Element and region listings
──────────────────────────────

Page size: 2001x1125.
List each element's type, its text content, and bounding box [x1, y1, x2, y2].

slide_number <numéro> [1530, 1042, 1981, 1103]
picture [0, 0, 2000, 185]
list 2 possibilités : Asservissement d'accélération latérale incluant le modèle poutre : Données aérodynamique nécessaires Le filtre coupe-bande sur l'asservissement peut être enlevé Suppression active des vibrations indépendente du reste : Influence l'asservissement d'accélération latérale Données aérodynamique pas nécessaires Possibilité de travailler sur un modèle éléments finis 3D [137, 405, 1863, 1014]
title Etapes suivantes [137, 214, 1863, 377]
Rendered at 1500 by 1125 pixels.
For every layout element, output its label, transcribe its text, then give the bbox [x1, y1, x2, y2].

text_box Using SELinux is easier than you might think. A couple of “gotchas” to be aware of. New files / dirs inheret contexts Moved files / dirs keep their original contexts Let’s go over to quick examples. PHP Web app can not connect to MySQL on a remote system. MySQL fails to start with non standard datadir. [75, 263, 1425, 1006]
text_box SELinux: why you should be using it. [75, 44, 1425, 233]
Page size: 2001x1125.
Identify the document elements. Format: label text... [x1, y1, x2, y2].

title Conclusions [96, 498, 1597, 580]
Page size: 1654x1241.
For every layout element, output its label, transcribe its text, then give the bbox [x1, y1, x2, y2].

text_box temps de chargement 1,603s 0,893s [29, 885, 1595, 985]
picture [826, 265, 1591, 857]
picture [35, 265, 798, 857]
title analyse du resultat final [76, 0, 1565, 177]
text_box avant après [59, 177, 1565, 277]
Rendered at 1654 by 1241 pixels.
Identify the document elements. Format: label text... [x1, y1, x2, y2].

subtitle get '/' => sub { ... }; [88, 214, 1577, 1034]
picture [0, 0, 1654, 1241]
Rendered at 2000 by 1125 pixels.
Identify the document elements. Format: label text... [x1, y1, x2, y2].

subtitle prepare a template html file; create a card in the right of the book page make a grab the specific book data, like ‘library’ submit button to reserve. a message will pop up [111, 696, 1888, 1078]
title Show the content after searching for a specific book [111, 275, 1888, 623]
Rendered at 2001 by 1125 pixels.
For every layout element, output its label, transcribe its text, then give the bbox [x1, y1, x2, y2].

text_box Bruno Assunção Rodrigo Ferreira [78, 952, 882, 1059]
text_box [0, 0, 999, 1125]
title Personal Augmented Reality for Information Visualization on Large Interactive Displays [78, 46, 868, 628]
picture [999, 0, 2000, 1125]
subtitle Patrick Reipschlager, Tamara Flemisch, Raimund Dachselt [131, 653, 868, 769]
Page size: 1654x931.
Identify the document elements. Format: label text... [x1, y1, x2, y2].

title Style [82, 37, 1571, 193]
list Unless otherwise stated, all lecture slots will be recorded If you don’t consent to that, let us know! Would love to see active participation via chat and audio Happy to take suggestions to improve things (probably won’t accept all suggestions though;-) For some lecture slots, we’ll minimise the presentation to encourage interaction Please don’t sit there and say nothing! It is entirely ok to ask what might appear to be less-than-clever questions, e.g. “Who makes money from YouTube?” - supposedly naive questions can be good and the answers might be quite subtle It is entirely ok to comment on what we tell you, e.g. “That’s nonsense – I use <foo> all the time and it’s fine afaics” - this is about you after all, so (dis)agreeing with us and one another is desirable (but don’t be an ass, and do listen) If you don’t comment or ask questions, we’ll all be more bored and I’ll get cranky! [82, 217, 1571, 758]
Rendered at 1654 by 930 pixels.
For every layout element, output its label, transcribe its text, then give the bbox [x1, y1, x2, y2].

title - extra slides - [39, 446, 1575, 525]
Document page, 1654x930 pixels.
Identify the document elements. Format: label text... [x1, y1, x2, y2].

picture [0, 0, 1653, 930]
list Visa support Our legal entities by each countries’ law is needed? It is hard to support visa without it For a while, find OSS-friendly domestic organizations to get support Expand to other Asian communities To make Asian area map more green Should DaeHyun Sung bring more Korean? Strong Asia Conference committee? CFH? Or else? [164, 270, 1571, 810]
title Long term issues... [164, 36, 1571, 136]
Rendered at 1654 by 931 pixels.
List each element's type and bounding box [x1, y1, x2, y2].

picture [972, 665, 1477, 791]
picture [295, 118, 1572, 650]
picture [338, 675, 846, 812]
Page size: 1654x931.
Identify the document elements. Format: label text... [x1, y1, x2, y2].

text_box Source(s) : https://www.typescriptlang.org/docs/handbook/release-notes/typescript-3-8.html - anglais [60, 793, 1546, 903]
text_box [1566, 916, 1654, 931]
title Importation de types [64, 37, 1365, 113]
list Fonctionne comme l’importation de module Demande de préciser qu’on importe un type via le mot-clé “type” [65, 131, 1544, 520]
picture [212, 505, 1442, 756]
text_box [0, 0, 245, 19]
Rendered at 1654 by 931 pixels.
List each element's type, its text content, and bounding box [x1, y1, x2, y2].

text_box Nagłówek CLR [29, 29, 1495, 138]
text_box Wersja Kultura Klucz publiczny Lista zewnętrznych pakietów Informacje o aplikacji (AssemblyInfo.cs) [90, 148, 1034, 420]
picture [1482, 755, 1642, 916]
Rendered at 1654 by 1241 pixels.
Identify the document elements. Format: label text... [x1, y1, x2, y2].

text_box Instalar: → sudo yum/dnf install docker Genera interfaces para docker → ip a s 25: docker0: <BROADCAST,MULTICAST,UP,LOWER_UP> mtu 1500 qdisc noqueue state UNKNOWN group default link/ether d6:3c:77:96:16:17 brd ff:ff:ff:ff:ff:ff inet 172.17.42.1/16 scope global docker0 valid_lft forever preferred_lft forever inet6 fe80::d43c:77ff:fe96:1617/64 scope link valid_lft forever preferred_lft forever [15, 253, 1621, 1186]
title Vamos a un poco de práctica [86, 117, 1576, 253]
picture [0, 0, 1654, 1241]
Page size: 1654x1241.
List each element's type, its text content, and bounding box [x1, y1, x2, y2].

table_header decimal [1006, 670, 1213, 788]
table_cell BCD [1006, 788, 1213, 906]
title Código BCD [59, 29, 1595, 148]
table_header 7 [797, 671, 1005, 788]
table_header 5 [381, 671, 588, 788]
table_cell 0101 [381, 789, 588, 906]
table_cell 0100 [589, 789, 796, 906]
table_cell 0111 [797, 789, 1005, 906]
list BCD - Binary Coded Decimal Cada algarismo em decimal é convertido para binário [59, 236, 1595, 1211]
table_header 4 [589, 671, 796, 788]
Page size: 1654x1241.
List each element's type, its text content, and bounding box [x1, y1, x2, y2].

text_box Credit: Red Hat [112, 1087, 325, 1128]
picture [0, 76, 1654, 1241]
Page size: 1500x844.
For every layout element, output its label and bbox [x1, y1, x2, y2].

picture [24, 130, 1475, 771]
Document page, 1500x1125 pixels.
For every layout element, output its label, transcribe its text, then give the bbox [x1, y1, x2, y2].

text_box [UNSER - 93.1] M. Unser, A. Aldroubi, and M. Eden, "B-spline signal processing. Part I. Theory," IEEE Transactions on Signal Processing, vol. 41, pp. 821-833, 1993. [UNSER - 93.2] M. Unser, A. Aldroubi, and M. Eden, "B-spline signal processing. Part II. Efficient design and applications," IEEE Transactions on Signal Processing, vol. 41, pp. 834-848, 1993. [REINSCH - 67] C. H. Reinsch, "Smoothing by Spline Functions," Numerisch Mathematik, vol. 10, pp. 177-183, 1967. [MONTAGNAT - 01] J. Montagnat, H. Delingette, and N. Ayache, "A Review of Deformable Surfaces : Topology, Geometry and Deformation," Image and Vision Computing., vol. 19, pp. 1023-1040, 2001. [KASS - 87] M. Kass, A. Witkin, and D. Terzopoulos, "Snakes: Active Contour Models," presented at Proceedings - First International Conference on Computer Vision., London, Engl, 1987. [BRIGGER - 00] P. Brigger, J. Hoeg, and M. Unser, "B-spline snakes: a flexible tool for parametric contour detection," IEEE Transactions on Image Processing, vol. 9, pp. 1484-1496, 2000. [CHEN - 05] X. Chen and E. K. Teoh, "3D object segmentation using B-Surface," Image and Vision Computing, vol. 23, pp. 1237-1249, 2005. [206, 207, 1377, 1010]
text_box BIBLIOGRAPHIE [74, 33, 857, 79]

──────────────────────────────

◆ To be done:
Reproduce the lines above without changes, from the line with "Rendered at 1500 by 1125 pixels." to the line with "text_box avant après [59, 177, 1565, 277]", both included.

◆ The response:
Rendered at 1500 by 1125 pixels.
For every layout element, output its label, transcribe its text, then give the bbox [x1, y1, x2, y2].

text_box Using SELinux is easier than you might think. A couple of “gotchas” to be aware of. New files / dirs inheret contexts Moved files / dirs keep their original contexts Let’s go over to quick examples. PHP Web app can not connect to MySQL on a remote system. MySQL fails to start with non standard datadir. [75, 263, 1425, 1006]
text_box SELinux: why you should be using it. [75, 44, 1425, 233]
Page size: 2001x1125.
Identify the document elements. Format: label text... [x1, y1, x2, y2].

title Conclusions [96, 498, 1597, 580]
Page size: 1654x1241.
For every layout element, output its label, transcribe its text, then give the bbox [x1, y1, x2, y2].

text_box temps de chargement 1,603s 0,893s [29, 885, 1595, 985]
picture [826, 265, 1591, 857]
picture [35, 265, 798, 857]
title analyse du resultat final [76, 0, 1565, 177]
text_box avant après [59, 177, 1565, 277]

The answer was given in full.